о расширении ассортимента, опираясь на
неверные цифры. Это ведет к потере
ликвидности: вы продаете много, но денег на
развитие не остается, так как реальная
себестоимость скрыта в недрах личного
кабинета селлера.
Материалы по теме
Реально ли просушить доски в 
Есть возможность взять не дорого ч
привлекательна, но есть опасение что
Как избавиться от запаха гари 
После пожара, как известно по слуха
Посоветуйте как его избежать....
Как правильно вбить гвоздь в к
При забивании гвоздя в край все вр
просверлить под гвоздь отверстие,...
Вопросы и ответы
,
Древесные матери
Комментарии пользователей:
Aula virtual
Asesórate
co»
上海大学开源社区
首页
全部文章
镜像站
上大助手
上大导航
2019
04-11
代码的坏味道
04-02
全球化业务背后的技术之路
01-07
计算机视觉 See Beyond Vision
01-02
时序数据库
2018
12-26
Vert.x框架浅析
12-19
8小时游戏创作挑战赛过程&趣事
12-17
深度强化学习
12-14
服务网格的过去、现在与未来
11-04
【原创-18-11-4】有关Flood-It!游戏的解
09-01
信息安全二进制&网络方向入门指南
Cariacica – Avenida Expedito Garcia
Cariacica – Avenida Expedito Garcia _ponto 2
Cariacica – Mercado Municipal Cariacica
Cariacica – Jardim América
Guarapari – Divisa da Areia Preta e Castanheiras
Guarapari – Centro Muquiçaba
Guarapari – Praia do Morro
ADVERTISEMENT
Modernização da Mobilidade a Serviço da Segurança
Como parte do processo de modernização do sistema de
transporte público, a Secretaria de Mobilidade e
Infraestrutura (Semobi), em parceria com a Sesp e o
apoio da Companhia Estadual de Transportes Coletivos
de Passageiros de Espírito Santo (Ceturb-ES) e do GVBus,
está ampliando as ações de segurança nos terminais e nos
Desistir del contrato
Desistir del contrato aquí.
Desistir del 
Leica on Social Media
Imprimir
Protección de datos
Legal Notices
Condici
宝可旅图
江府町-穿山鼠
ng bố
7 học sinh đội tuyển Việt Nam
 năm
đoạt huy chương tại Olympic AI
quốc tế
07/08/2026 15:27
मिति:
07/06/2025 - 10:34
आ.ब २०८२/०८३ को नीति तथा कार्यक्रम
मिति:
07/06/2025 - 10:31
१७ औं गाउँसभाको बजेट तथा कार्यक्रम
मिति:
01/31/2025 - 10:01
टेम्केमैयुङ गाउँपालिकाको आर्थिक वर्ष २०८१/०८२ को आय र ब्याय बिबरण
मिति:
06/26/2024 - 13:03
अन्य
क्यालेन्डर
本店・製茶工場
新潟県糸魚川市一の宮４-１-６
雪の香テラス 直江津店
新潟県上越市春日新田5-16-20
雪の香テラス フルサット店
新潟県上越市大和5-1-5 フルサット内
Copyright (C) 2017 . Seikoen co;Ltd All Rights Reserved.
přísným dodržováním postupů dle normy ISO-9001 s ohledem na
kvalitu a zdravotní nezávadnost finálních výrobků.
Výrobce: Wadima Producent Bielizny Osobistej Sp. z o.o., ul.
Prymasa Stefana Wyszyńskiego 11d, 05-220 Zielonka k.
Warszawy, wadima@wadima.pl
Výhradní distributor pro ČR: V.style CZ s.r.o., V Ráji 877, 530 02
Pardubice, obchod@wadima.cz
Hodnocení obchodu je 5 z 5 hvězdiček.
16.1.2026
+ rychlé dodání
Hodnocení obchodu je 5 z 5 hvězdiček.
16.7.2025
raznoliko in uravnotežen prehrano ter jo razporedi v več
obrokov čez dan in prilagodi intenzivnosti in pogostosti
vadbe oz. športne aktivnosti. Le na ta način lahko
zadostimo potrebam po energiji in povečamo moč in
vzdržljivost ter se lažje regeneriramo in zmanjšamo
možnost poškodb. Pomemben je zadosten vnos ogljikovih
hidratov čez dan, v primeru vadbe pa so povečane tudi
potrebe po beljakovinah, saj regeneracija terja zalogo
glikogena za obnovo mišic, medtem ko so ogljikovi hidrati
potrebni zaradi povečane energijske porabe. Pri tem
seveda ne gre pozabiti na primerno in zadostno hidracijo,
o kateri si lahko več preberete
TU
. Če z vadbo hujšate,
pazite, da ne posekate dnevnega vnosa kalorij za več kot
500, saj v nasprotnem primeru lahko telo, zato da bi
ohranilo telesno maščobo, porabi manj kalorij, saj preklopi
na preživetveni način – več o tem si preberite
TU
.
++++++++++
Copy out, exactly and alone, the lines of the entries above between the ones holding "7 học sinh đội tuyển Việt Nam" and "Výrobce: Wadima Producent", inclusive.

**Answer to this task:**
7 học sinh đội tuyển Việt Nam
 năm
đoạt huy chương tại Olympic AI
quốc tế
07/08/2026 15:27
मिति:
07/06/2025 - 10:34
आ.ब २०८२/०८३ को नीति तथा कार्यक्रम
मिति:
07/06/2025 - 10:31
१७ औं गाउँसभाको बजेट तथा कार्यक्रम
मिति:
01/31/2025 - 10:01
टेम्केमैयुङ गाउँपालिकाको आर्थिक वर्ष २०८१/०८२ को आय र ब्याय बिबरण
मिति:
06/26/2024 - 13:03
अन्य
क्यालेन्डर
本店・製茶工場
新潟県糸魚川市一の宮４-１-６
雪の香テラス 直江津店
新潟県上越市春日新田5-16-20
雪の香テラス フルサット店
新潟県上越市大和5-1-5 フルサット内
Copyright (C) 2017 . Seikoen co;Ltd All Rights Reserved.
přísným dodržováním postupů dle normy ISO-9001 s ohledem na
kvalitu a zdravotní nezávadnost finálních výrobků.
Výrobce: Wadima Producent Bielizny Osobistej Sp. z o.o., ul.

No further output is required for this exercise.